Consumer Confidence Report
The City of St. Augustine remains committed to providing clean and safe drinking water. For the previous year's sampling results please click here. To notify the city regarding water treatment concerns contact: Patrick Timoney, Water Treatment Plant Supervisor, Phn: 904.825.1044, Fax: 904.823-2280, Email: email@example.com; or firstname.lastname@example.org, or write the City of St. Augustine, P.O. Box 210, St. Augustine, FL 32085-0210.
The City of St. Augustine delivers three million gallons of water per day to more than 10,000 utility customers through a complex and intricate delivery system that includes more than 200 miles of pipe. That system, managed by a team of skilled professionals, ensures that every home, restaurant, school and hotel room receives quality water at the moment it is needed, but providing that assurance is not without challenges. Certainly one of the foremost challenges the city faces with its water quality is “red water,” water that has become tainted because of corrosive pipes.
That is the reason “red water” was the primary topic addressed in the report recently published by the city’s Public Works Department regarding water main improvements.
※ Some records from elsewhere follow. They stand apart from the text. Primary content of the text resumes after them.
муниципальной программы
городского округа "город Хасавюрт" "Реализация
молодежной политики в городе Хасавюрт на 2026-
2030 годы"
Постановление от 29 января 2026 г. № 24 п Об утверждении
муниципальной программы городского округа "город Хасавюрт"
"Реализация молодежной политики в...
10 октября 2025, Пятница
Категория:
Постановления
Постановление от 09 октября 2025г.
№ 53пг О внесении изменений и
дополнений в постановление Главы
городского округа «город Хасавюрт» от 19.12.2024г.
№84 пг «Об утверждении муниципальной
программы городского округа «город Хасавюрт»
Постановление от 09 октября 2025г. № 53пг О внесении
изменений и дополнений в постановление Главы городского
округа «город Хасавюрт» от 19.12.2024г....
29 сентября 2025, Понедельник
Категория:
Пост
The 28-page report, titled Annual Water Main Improvements Plan Report, includes evaluations and recommendations for the replacement of existing water mains as well as proposed construction of new water mains in nearly a dozen areas through the service area.
In the report’s Plan Summary, “red water” is mentioned almost immediately. “The push for increased water main improvements in 2012/2013 was generated by recurring ‘red water’ complaints throughout the city” says the report. “At first, a solution to the ‘red water’ problem was focused at the city’s water treatment plant finished water product, however, over a period of time it became apparent that the ‘red water’ solution requires a multiple step approach with an emphasis on the replacement of the city’s potable water infrastructure that is old cast iron or galvanized steel pipe.”
In short, the water is fine, but the pipes are not.
So a detailed plan has been developed that will address as many problem areas as possible as soon as possible. But, because of limited funds, not all cast iron and galvanized pipe can be replaced at one time, thus criteria was established to determine the most serious problem areas and address those first. The following set of criteria was used to review and identify pipes for replacement:
1. Pipe material is cast iron (CI) or galvanized steel (GS).
2. “Red water” complaints were recorded in the vicinity of the pipe.
3. Is there a clean water source for the pipe?
4. Is there inadequate fire flow?
5. Is the pipe routinely maintained due to leaks or breaks?
Based on this criteria, the entire utility service area was evaluated and the most serious problem areas identified.
The report has information on each area where projects are planned that includes description, a map and the project’s current status. The areas described are: Abbott Tract, Fullerwood neighborhood, Grant St. area, Lincolnville, Lighthouse Park, Magnolia Ave., Masters Dr., Menendez Rd., Nelmar Terrace, North City, and Palmer St.